一方、真空成型安定性については、非イオン性界面活性剤の中でも脂肪酸ポリオキシエチレングリセリルを用いた場合に優れた成型結果が得られていることがわかる。更にカルボキシ末端封鎖剤或いは柔軟樹脂を添加することで著しく良好な結果が得られている。加えて、これらの組成物は離型性、耐熱性共に良好である。
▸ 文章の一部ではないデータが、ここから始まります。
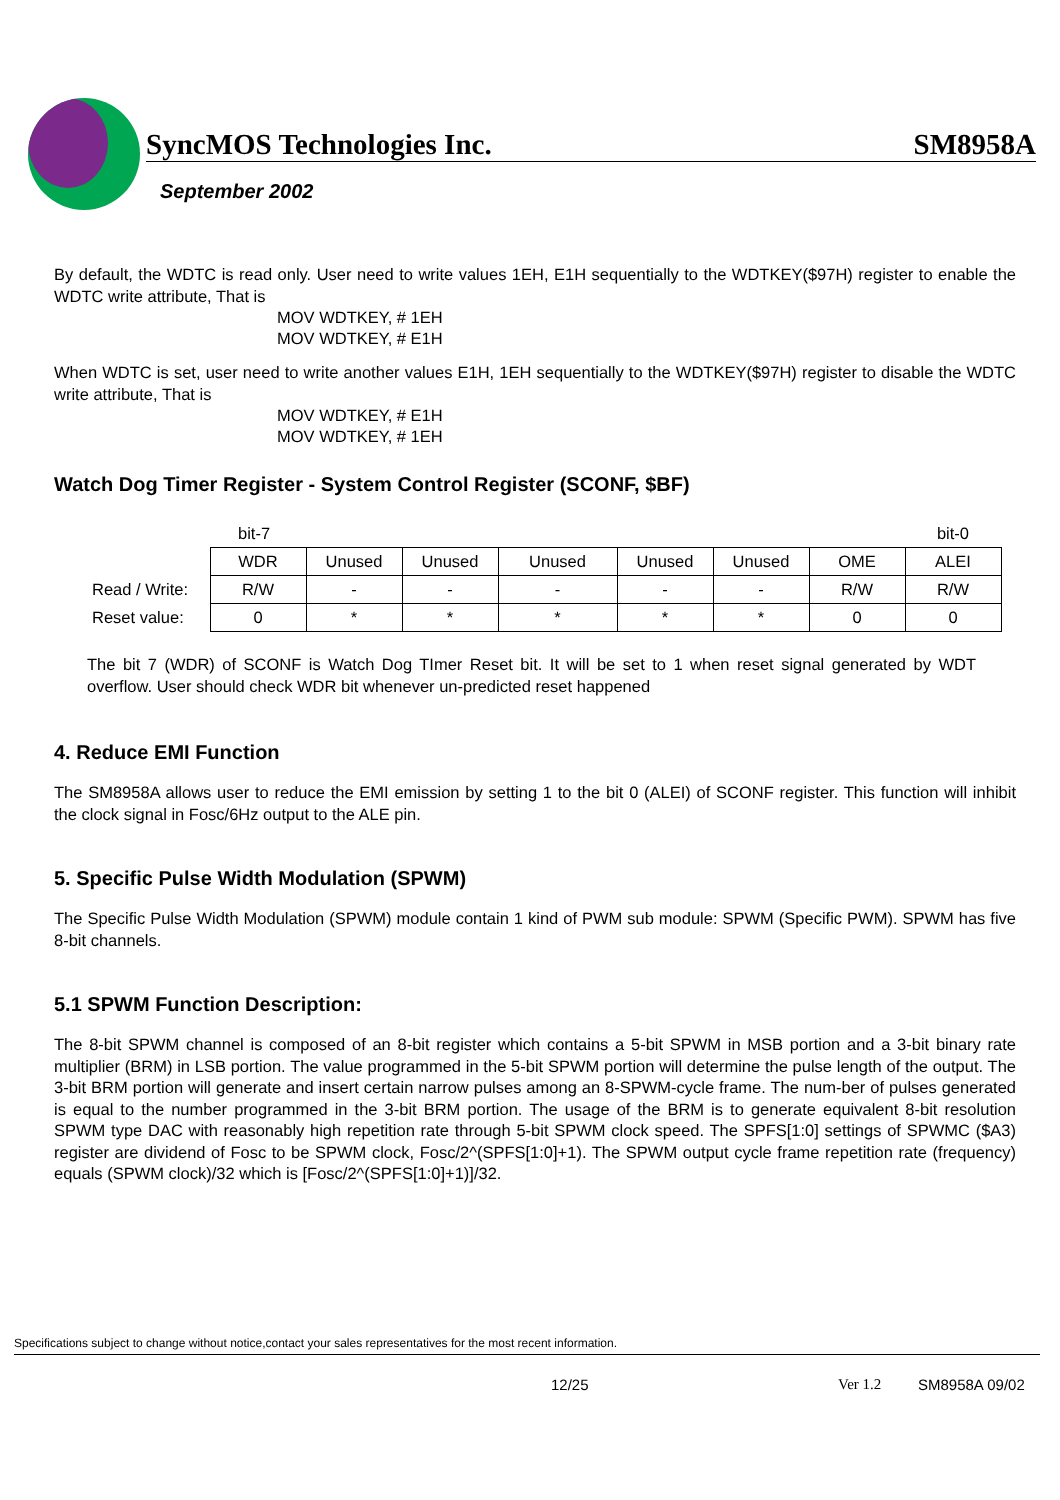SyncMOS Technologies Inc. SM8958A
September 2002
By default, the WDTC is read only. User need to write values 1EH, E1H sequentially to the WDTKEY($97H) register to enable the WDTC write attribute, That is
MOV WDTKEY, # 1EH
MOV WDTKEY, # E1H
When WDTC is set, user need to write another values E1H, 1EH sequentially to the WDTKEY($97H) register to disable the WDTC write attribute, That is
MOV WDTKEY, # E1H
MOV WDTKEY, # 1EH
Watch Dog Timer Register - System Control Register (SCONF, $BF)
| | bit-7 | | | | | | | bit-0 |
| | WDR | Unused | Unused | Unused | Unused | Unused | OME | ALEI |
| Read / Write: | R/W | - | - | - | - | - | R/W | R/W |
| Reset value: | 0 | * | * | * | * | * | 0 | 0 |
The bit 7 (WDR) of SCONF is Watch Dog TImer Reset bit. It will be set to 1 when reset signal generated by WDT overflow. User should check WDR bit whenever un-predicted reset happened
4. Reduce EMI Function
The SM8958A allows user to reduce the EMI emission by setting 1 to the bit 0 (ALEI) of SCONF register. This function will inhibit the clock signal in Fosc/6Hz output to the ALE pin.
5. Specific Pulse Width Modulation (SPWM)
The Specific Pulse Width Modulation (SPWM) module contain 1 kind of PWM sub module: SPWM (Specific PWM). SPWM has five 8-bit channels.
5.1 SPWM Function Description:
The 8-bit SPWM channel is composed of an 8-bit register which contains a 5-bit SPWM in MSB portion and a 3-bit binary rate multiplier (BRM) in LSB portion. The value programmed in the 5-bit SPWM portion will determine the pulse length of the output. The 3-bit BRM portion will generate and insert certain narrow pulses among an 8-SPWM-cycle frame. The num-ber of pulses generated is equal to the number programmed in the 3-bit BRM portion. The usage of the BRM is to generate equivalent 8-bit resolution SPWM type DAC with reasonably high repetition rate through 5-bit SPWM clock speed. The SPFS[1:0] settings of SPWMC ($A3) register are dividend of Fosc to be SPWM clock, Fosc/2^(SPFS[1:0]+1). The SPWM output cycle frame repetition rate (frequency) equals (SPWM clock)/32 which is [Fosc/2^(SPFS[1:0]+1)]/32.
Specifications subject to change without notice,contact your sales representatives for the most recent information.
12/25 Ver 1.2 SM8958A 09/02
すなわち本系においてカルボキシ末端封鎖剤及び柔軟樹脂を添加しても本発明の特徴である高い結晶化速度を阻害することは無い。
結論として、本発明における脂肪族ポリエステル樹脂組成物から得られるシートは、真空成型における成型性と得られる成型体の耐熱性を両立できる非常にバランスの取れたシートであることがわかる。
Figure 2007246624
本発明の脂肪族ポリエステル樹脂押し出しシートは、成型性と耐熱性の両方に優れるため、食品用容器、飲料用容器、薬品用容器、化粧品用容器等様々な用途の成型容器を製造することができる。

Claims (9)

  1. 脂肪族ポリエステル60.0〜99.9重量%、タルク0.05〜20重量%、及び非イオン性界面活性剤0.05〜20重量%からなる混合組成物を含有する脂肪族ポリエステル樹脂組成物からなる押し出し成型シート。
  2. 前記混合組成物100重量部に対して、更に、層状ケイ酸塩を有機オニウム塩によって処理して得られる有機化層状ケイ酸塩0.01〜10重量部を添加した脂肪族ポリエステル樹脂組成物からなる請求項1に記載の押し出し成型シート。
  3. 前記混合組成物100重量部に対して、更に、ガラス転移点(Tg)が0℃以下の柔軟樹脂を0.01〜30重量部含有する脂肪族ポリエステル樹脂組成物からなる請求項1または2に記載の押し出し成型シート。
  4. 前記非イオン性界面活性剤が、ポリオキシエチレンアルキルエーテル、ジ脂肪酸ポリオキシエチレングリコール、モノ脂肪酸ポリオキシエチレンソルビタン、及び脂肪酸ポリオキシエチレングリセリル、ポリグリセリン脂肪酸エステル、グリセリン脂肪酸エステルからなる群から選ばれる少なくとも一種の化合物である請求項1〜3のいずれかに記載の押し出し成型シート。
  5. 前記非イオン性界面活性剤が、ポリオキシエチレンアルキルエーテル、脂肪酸ポリオキシエチレングリセリル、ポリグリセリン脂肪酸エステルからなる群から選ばれる少なくとも一種の化合物である請求項1〜3のいずれかに記載の押し出し成型シート。
  6. 前記非イオン性界面活性剤が、脂肪酸ポリオキシエチレングリセリルである請求項1〜3のいずれかに記載の押し出し成型シート。
  7. 前記脂肪族ポリエステルがポリ乳酸である請求項1〜6のいずれかに記載の押し出し成型シート。
  8. 前記脂肪族ポリエステル樹脂組成物が、脂肪族ポリエステルのカルボキシル基末端封鎖剤を含有する請求項1〜7のいずれかに記載の押し出し成型シート。
  9. 請求項1〜8のいずれかに記載の押し出し成型シートをプレス成型、真空成型、圧空成型、真空圧空成型のいずれかの方法で成型することによって得られる容器。